Das sei laut Energiewirtschaftsgesetz auch zulässig. Dieses verlange, dass die Basis der Tarife über eine Notierung der Epex Spot abgebildet sein müsse. Da diese weiterhin Auktionsergebnisse für Stundenprodukte veröffentliche, sei das gewährleistet.

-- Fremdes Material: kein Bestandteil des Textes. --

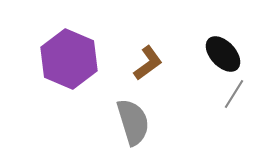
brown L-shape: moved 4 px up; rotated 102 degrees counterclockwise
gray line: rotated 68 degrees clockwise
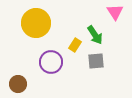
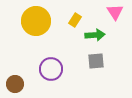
yellow circle: moved 2 px up
green arrow: rotated 60 degrees counterclockwise
yellow rectangle: moved 25 px up
purple circle: moved 7 px down
brown circle: moved 3 px left
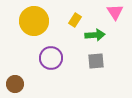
yellow circle: moved 2 px left
purple circle: moved 11 px up
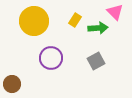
pink triangle: rotated 12 degrees counterclockwise
green arrow: moved 3 px right, 7 px up
gray square: rotated 24 degrees counterclockwise
brown circle: moved 3 px left
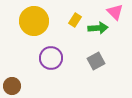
brown circle: moved 2 px down
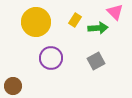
yellow circle: moved 2 px right, 1 px down
brown circle: moved 1 px right
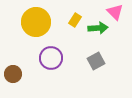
brown circle: moved 12 px up
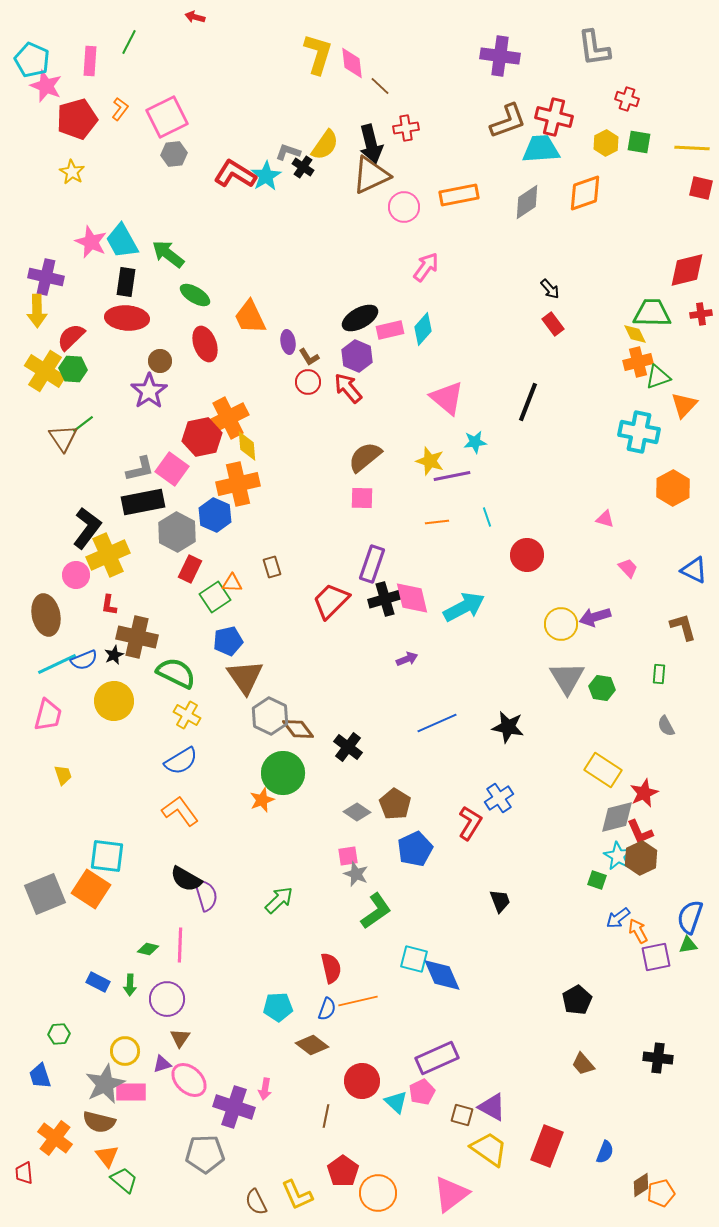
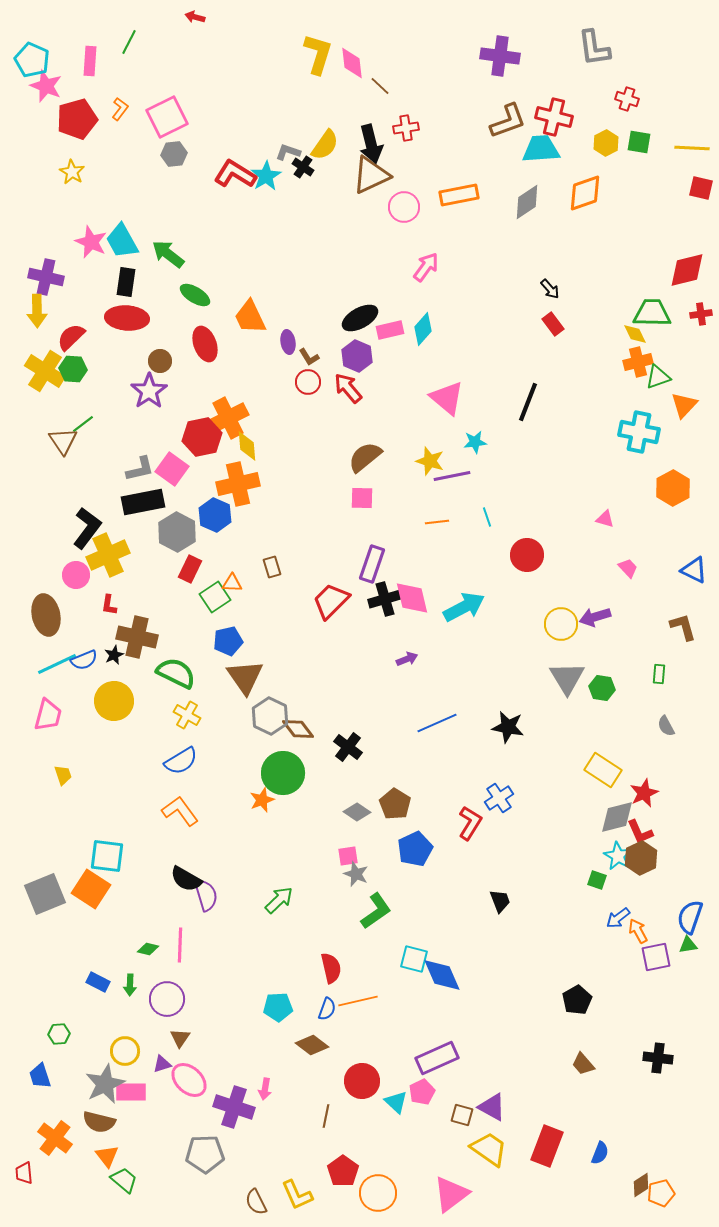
brown triangle at (63, 438): moved 3 px down
blue semicircle at (605, 1152): moved 5 px left, 1 px down
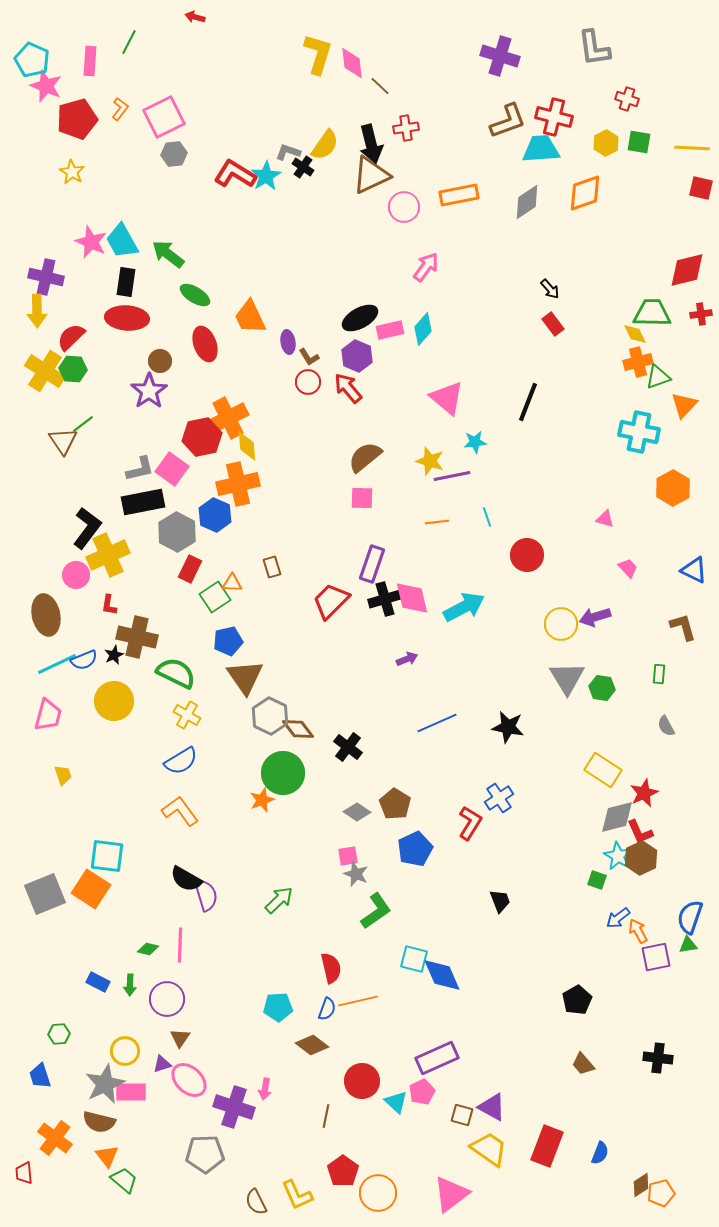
purple cross at (500, 56): rotated 9 degrees clockwise
pink square at (167, 117): moved 3 px left
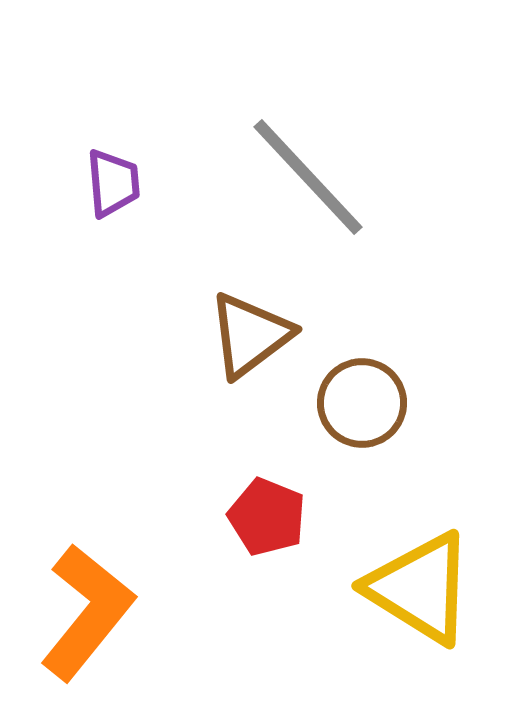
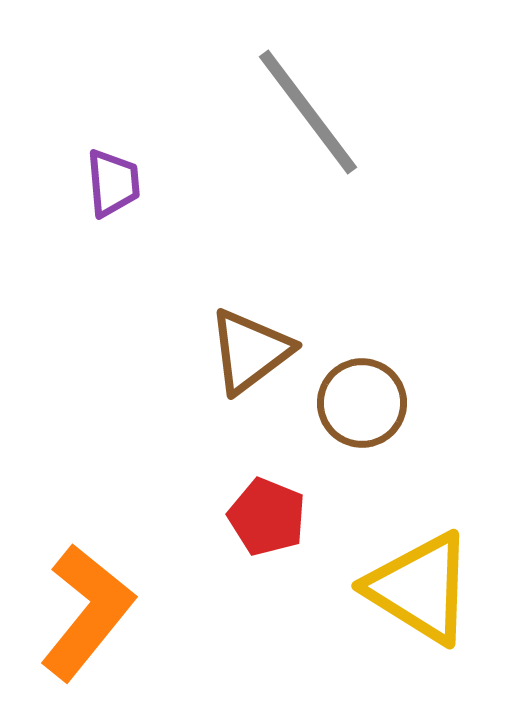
gray line: moved 65 px up; rotated 6 degrees clockwise
brown triangle: moved 16 px down
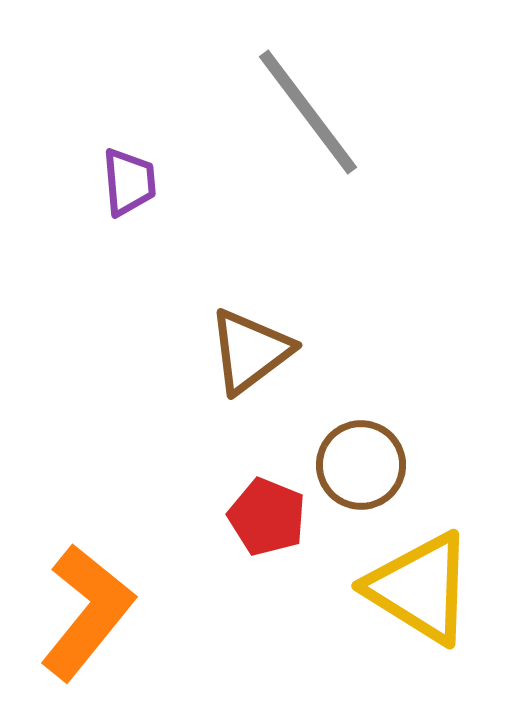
purple trapezoid: moved 16 px right, 1 px up
brown circle: moved 1 px left, 62 px down
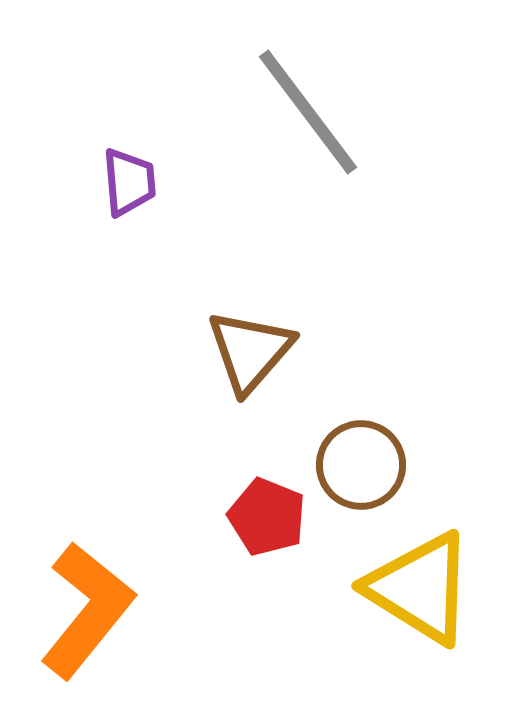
brown triangle: rotated 12 degrees counterclockwise
orange L-shape: moved 2 px up
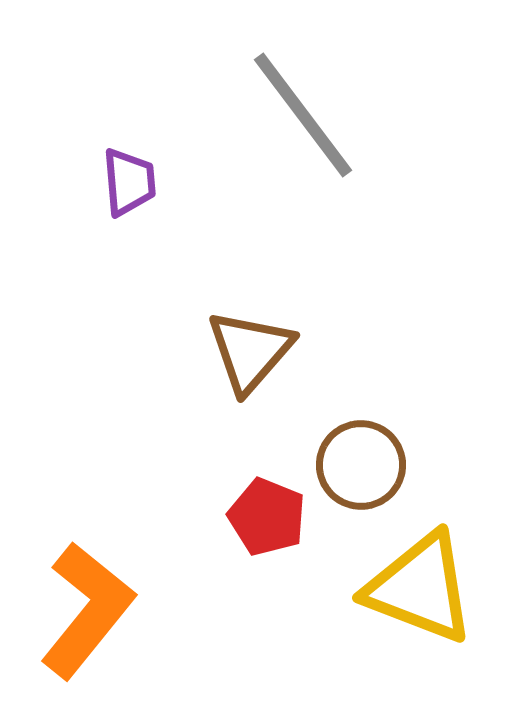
gray line: moved 5 px left, 3 px down
yellow triangle: rotated 11 degrees counterclockwise
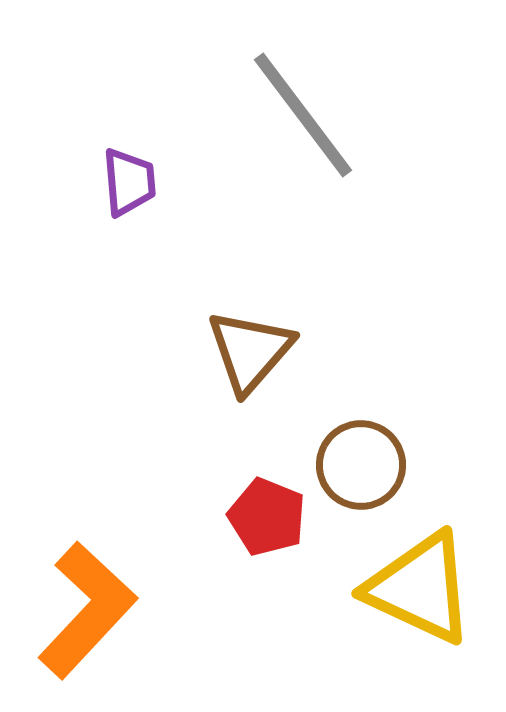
yellow triangle: rotated 4 degrees clockwise
orange L-shape: rotated 4 degrees clockwise
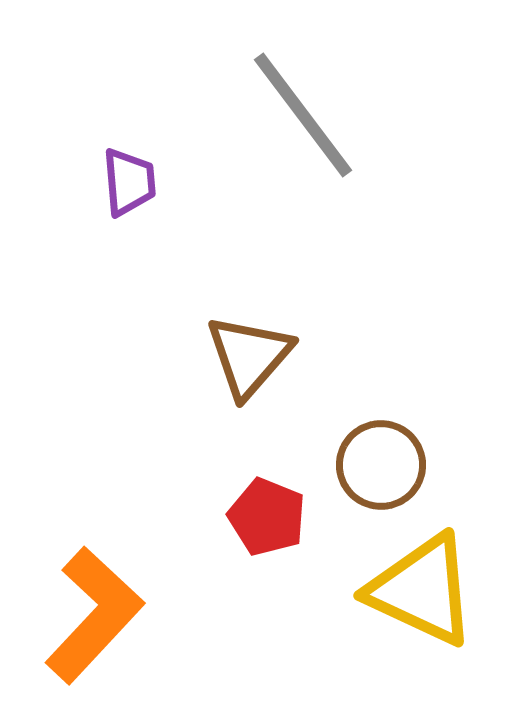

Wenn sich der Automatisierungsgrad der Lösungen weiter erhöhe, könne man das dann auch anders handhaben und entsprechend darstellen.
"Vielleicht kommen wir künftig weg von einer Preis- hin zu einer Nutzerdiskussion." Berater Klaus Kreutzer von Kreutzer Consulting
Die wichtigste Funktionalität eines dynamischen Tarifs sei nicht die Ausgestaltung des Tarifs sondern das dazugehörige Energiemanagementsystem, ist sich Berater Klaus Kreutzer sicher. "Das Laden eines E-Autos muss automatisch und komfortabel stattfinden." Eine gute App, die den Verbrauch verständlich anzeige und Steuerungsmöglichkeiten biete, sei zentral. Hier sieht er künftig für Stadtwerke eine größere Differenzierungsmöglichkeit als über den Preis. "Vielleicht kommen wir künftig weg von einer Preis- zu einer Nutzerdiskussion."
Technisch könnten sich viele Stadtwerke aktuell deshalb von spezialisierten Drittanbietern deshalb kaum unterscheiden. Vielmehr gelte es, mit Kundenfreundlichkeit in der Beratung zu punkten. Ohne Homeenergiemanagementsystem und entsprechende Steuerungslösungen lasse sich auf Dauer kein ernsthaft konkurrenzfähiges Angebot aufbauen, so Kreutzer.
Zahlungskräftiges Kundensegment
Der weitere Hochlauf der E-Mobilität werde ganz entscheidend die weitere Entwicklung der neuen Tarifangebote beeinflussen. Stadtwerke müssten sich Gedanken darüber machen, wie sie mit dieser Marktentwicklung umgehen wollten, um das Kundensegment der attraktiven Prosumer, die ja oftmals Einfamilienhausbesitzer sind, nicht aus der Hand zu geben", so der Berater.
Die Lösungsansätze gingen hier von 'ich mache alles selber' bis hin zu 'ich stelle sicher, dass ich wenigstens mittels einer White Label-Lösung nachher den Stromkunden nicht verliere'. "Letztlich hängt es davon ab, wie viel Bedrohungspotenzial man hier sieht und sich im Enerdienstleistungsbereich künftig positionieren möchte." Wer hier mitmischen wolle, müsse in den nächsten zwei Jahren auch eine Lösung anbieten können, mahnt Kreutzer an.